While there was an increase in insurance losses, this is due to more people
and property living in high risk areas. \- the early IPCC and other
predictions made in the late '80s and early '90s have failed to predict the
global average temperature \- the underpinning of the AGW theory is that the
earth has warmed since the mid 20th century, and scientists haven't been able
to find any other reason, so the assumption is that it is greenhouse gases
causing this, given they have gone from ~ 0.000035% to .000038% of the
atmosphere

Don't believe me though : these are the facts as I have read and understand
them, everyone reads and believes different things. Also see Richard Lindzens'
recent post to the Boston Globe
([http://www.boston.com/bostonglobe/editorial_opinion/letters/...](http://www.boston.com/bostonglobe/editorial_opinion/letters/articles/2010/02/19/the_sound_of_alarm/))
for his views on this type of editorial - he sums this up in a much better way
than I could.

Finally, the 'in the pay of big oil and coal' is a tired meme and shows
political advocacy rather than a true discussion of the issues. Most of the
genuine research sceptics are self funded or in tenured university posts. Yes,
there are oil-funded research groups, but these do not provide the bulk of
sceptical views. The oil, gas and coal industries have donated millions to
climate science research, and AGW research has received billions from
governments. Like there is no shadowy conspiracy of climate scientists to
instate a communist world government, there is no shadowy network of big oil
funding for sceptics.

------
dantheman
Flagged: Pure politics -- contributes nothing but hearsay.

------
InclinedPlane
I live in a 2 bedroom apartment and drive a Corolla. Thomas Friedman lives
here:
[http://17.media.tumblr.com/tumblr_kr4dmdT1gb1qa45fzo1_500.gi...](http://17.media.tumblr.com/tumblr_kr4dmdT1gb1qa45fzo1_500.gif)

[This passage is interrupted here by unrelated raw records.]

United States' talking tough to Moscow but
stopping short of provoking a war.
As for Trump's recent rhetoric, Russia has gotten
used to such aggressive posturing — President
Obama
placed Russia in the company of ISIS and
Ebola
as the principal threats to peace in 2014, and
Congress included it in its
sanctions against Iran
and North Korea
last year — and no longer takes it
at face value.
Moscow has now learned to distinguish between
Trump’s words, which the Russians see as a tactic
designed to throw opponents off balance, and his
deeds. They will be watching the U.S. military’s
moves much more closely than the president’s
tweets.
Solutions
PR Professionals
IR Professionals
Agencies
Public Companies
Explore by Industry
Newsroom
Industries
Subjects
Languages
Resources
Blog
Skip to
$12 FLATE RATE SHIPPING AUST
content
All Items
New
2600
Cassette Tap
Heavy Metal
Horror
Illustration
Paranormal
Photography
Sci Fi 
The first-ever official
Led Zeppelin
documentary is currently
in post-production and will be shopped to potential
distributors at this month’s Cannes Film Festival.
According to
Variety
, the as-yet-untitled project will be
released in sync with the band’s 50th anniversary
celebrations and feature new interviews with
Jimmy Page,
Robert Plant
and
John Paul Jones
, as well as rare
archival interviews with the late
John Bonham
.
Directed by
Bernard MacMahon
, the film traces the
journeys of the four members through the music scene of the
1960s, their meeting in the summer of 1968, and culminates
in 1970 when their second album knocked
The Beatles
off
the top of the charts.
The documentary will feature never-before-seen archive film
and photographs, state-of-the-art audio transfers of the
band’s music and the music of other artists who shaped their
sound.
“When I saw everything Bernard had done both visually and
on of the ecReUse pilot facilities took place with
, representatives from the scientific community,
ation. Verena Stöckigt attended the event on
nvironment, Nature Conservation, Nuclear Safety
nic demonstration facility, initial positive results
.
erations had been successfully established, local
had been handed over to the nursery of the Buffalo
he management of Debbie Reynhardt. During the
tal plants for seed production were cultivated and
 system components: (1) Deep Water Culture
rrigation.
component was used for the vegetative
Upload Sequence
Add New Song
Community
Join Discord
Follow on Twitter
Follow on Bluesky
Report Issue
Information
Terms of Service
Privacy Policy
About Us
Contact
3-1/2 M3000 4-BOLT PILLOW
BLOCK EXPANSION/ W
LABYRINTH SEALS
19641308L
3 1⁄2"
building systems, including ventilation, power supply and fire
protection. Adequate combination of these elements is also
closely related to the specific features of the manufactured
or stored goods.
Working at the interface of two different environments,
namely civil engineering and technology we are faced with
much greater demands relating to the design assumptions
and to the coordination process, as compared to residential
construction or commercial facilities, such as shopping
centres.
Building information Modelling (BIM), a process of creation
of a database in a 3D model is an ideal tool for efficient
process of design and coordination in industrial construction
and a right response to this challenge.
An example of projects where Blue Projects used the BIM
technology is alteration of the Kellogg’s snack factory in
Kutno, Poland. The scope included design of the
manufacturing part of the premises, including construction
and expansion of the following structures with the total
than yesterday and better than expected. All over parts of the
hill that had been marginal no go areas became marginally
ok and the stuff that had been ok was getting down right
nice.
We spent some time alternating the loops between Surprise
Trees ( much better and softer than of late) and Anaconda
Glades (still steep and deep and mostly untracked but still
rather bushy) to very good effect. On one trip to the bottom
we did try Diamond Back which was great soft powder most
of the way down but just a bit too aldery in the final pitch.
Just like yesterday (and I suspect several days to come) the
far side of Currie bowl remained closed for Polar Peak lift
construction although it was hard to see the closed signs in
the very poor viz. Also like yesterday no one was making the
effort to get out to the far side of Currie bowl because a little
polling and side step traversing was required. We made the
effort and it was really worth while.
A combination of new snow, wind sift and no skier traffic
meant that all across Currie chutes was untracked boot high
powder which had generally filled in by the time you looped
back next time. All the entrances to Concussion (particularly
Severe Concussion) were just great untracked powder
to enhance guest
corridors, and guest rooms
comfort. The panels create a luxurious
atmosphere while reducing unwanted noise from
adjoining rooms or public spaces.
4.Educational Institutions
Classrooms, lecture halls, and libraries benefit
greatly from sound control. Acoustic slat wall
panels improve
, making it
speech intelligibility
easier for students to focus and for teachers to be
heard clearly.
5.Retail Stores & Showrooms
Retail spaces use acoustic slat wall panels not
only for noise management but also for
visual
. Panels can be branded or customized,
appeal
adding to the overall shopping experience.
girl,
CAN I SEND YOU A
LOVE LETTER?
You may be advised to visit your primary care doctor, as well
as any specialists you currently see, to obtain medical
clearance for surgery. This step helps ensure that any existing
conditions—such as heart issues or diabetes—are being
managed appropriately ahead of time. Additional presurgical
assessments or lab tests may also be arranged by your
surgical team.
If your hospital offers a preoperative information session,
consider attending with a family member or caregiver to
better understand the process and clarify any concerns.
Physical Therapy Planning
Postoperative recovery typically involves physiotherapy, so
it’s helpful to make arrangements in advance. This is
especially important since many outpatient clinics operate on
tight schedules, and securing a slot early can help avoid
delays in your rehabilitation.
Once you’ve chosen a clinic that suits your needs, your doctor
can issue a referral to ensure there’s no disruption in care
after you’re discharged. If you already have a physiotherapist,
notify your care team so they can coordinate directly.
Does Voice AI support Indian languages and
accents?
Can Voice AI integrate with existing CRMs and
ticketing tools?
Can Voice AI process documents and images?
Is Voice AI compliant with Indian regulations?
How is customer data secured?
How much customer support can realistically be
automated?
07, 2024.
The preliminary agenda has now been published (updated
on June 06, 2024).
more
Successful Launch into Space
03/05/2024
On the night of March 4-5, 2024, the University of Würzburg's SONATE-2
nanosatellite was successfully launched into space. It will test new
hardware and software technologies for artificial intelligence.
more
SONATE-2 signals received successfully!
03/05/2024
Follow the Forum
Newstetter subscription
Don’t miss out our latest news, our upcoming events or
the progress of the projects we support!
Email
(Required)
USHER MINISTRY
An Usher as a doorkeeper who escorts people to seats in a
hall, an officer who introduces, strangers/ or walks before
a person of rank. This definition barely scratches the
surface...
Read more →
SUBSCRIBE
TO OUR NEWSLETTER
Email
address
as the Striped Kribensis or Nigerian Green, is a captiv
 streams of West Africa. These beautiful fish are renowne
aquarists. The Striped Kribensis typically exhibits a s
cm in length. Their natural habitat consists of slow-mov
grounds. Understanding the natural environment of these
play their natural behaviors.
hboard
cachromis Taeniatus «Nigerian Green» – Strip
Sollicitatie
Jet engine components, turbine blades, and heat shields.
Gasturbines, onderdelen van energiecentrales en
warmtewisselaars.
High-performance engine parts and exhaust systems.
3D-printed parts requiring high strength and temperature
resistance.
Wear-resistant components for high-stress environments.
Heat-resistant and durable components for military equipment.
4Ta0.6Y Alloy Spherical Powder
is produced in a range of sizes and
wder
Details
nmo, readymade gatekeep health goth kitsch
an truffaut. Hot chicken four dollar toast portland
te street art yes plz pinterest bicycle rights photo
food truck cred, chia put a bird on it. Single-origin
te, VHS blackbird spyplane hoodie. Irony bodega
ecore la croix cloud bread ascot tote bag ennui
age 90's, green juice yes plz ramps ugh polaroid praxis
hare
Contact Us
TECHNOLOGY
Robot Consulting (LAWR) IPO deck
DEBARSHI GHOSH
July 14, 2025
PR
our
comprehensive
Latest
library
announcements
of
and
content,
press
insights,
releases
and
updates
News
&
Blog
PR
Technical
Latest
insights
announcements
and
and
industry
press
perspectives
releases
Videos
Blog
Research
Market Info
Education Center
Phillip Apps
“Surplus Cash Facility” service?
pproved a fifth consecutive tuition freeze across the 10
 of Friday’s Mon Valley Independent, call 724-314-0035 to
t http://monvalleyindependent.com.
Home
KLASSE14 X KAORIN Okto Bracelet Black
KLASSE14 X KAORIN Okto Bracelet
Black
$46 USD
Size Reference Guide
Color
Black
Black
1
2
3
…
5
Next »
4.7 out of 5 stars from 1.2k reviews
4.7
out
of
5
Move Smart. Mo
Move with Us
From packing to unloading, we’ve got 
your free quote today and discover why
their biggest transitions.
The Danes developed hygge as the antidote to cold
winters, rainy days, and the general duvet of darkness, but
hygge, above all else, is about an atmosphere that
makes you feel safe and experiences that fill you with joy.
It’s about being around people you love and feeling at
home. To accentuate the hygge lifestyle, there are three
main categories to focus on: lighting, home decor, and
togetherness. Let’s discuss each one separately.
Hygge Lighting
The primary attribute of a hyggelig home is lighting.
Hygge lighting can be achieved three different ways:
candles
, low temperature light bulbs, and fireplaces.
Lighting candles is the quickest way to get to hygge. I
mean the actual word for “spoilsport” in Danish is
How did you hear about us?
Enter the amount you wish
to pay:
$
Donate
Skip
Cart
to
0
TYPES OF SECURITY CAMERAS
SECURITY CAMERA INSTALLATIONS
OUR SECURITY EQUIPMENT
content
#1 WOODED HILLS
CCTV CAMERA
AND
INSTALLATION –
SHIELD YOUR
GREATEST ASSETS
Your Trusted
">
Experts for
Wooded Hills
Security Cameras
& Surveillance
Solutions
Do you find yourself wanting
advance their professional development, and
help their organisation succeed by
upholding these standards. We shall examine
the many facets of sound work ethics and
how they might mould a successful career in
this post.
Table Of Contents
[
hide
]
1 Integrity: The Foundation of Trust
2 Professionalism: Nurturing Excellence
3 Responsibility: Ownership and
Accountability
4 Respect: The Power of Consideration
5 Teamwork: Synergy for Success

When Friedman's carbon footprint comes down to within an order of magnitude of
my own then I'll _consider_ what he has to say about the dangers of CO2
emissions to the world. Until then, I'll consider him just another blow hard
who enjoys feeling important about himself, can't resist telling the rest of
the world how to live, and doesn't even appear to take his own words
seriously.